Tensions high in Egypt as poll results delayed
CAIRO
Supporters of presidential candidate Mohamed Morsi perform the noon prayer as they stage a sit-in at Tahrir square. EPA photo
Egypt was on edge yesterday after the Muslim Brotherhood warned of “confrontation” between the people and the ruling generals unless its candidate is named to succeed toppled president Hosni Mubarak.A delay in announcing official results from the presidential election runoff, which had been due yesterday, heightened the Brotherhood’s fears of a “soft coup” by the military, which already disbanded the Islamist-led parliament and gave itself sweeping powers.
A senior Brotherhood official warned the ruling Supreme Council of the Armed Forces that it risked a “confrontation” with the people if Mubarak’s last prime minister Ahmed Shafiq was declared the winner over the Islamists’ Mohamed Morsi.
Returning officers had handed stamped results to representatives of the rival candidates after completing their tallies, which Morsi’s campaign has made public. But only the electoral commission can declare the official result. The commission said late on Wednesday that it would delay its announcement while it studied allegations of fraud from both candidates that might affect the final outcome of the June 16-17 runoff.
Shafiq’s campaign team, which insists their candidate won the runoff despite the Brotherhood’s claims of victory within hours of the close of polls, accuses Morsi’s camp of printing almost one million false ballots, the state-owned Al-Ahram newspaper reported. Morsi’s campaign, which has published the results from counts across the country, denies the allegation and accuses Shafiq’s team of bribing voters.
The newspaper of the Brotherhood’s political arm, the Freedom and Justice Party (FJP), ran a large red banner on its Thursday edition saying: “Sit-in,” above an announcement of an open-ended protest until Morsi is sworn in, Agence France-Presse reported.
The military has pledged to hand power to the winner by the end of the month, but Brotherhood members who set up tents in Cairo’s Tahrir Square, the hub of protests that overthrew Mubarak last year, say they are not convinced. They cite the military’s assumption of legislative powers after a court ordered the Islamist-led parliament dissolved, and decrees giving the army powers of arrest and a broad say in government policy.
U.S. Secretary of State Hillary Clinton said on June 20 that it was “imperative” that the military follow through on its promise of a swift handover to civilian rule. Some of the actions by the military leadership in recent days were “clearly troubling,” said Clinton, whose government gives Egypt more than one billion dollars a year, mostly in military aid. The ousted strongman is currently in a coma in a military hospital after suffering a stroke that prompted his transfer from a Cairo prison where he was serving a life sentence, military and medical sources said.

(Stored items from a collection)
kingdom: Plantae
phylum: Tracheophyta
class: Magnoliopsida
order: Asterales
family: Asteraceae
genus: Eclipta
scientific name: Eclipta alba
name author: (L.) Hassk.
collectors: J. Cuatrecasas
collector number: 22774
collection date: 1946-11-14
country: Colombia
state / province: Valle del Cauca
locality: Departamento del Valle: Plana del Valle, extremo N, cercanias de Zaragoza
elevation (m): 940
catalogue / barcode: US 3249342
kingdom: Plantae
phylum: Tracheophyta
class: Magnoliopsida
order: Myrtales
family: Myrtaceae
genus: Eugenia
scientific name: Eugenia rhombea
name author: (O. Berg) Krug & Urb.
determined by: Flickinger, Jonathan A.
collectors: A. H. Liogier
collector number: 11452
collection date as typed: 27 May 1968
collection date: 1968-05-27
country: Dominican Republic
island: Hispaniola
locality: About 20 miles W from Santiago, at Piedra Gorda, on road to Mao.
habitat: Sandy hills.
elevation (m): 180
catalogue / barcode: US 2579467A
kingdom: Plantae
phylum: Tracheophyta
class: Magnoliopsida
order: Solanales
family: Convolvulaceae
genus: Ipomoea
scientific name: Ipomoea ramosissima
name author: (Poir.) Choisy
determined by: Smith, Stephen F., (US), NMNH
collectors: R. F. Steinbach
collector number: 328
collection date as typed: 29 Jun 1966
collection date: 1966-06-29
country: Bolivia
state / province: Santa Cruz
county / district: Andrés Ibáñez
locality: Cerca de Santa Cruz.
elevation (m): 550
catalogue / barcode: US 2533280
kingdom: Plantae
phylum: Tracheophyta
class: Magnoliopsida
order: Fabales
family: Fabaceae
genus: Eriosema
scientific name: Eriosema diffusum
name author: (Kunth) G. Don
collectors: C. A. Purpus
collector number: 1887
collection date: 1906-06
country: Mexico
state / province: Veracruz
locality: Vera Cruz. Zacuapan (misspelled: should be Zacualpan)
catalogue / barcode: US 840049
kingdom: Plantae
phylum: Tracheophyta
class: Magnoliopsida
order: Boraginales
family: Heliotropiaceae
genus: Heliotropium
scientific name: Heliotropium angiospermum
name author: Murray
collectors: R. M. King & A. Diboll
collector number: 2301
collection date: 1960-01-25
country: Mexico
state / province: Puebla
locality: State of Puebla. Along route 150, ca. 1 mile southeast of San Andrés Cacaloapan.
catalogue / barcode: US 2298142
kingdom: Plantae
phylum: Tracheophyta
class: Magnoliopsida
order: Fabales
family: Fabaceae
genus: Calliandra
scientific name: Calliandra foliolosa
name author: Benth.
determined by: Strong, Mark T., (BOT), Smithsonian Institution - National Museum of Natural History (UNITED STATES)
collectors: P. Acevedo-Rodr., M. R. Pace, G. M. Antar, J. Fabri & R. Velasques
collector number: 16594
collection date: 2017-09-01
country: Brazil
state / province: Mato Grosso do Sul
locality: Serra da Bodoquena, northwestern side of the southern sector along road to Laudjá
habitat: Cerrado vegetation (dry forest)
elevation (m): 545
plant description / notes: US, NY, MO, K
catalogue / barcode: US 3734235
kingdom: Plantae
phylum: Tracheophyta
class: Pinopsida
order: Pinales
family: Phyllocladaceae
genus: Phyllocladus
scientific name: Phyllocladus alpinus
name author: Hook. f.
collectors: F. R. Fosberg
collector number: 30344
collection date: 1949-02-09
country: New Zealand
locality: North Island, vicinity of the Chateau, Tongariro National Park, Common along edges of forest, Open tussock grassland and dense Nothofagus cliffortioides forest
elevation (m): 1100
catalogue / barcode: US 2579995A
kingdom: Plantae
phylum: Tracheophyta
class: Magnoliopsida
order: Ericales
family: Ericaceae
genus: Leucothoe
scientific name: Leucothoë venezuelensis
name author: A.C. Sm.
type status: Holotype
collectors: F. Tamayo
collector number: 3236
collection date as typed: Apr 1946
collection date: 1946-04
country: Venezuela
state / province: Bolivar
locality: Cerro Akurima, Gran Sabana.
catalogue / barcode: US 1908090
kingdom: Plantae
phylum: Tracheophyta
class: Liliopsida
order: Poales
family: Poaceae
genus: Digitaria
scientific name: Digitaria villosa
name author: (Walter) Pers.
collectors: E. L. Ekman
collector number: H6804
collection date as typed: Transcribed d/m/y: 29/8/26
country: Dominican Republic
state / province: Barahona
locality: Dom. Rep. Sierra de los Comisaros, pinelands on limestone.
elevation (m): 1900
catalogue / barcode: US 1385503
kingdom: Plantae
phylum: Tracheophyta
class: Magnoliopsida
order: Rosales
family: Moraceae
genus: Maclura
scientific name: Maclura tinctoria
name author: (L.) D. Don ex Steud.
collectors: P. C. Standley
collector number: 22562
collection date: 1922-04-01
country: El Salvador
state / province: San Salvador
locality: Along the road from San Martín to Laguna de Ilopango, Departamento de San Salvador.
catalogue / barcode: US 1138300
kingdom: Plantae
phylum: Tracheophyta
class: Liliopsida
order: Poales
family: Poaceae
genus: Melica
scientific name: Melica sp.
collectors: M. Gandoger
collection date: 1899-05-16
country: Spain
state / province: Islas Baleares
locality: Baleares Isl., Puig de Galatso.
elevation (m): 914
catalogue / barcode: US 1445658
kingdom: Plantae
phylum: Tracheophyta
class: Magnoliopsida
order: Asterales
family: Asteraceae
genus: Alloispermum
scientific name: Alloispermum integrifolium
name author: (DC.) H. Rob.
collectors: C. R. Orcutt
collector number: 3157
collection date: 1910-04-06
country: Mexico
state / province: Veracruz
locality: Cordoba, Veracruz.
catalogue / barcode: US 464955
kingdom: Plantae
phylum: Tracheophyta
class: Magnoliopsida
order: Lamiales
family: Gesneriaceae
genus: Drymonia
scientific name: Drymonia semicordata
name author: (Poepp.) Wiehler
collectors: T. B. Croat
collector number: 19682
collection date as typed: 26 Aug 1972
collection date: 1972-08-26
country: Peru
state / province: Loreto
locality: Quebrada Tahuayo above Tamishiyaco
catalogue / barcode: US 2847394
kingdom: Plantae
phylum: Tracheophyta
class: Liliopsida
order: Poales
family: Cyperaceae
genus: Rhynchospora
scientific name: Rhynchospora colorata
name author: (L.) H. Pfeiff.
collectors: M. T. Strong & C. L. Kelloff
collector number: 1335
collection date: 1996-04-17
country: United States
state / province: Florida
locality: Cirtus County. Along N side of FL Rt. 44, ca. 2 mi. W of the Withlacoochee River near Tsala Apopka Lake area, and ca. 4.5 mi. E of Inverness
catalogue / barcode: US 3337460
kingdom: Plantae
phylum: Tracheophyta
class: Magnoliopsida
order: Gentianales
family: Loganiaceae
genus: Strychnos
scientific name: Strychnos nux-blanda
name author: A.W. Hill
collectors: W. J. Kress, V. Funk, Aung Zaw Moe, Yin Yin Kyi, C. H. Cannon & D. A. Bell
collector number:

**Task:**
Set down the passage of the article on Egypt's delayed election results between "A senior Brotherhood" and "Islamists’ Mohamed Morsi.", inclusive.

**Exercise result:**
A senior Brotherhood official warned the ruling Supreme Council of the Armed Forces that it risked a “confrontation” with the people if Mubarak’s last prime minister Ahmed Shafiq was declared the winner over the Islamists’ Mohamed Morsi.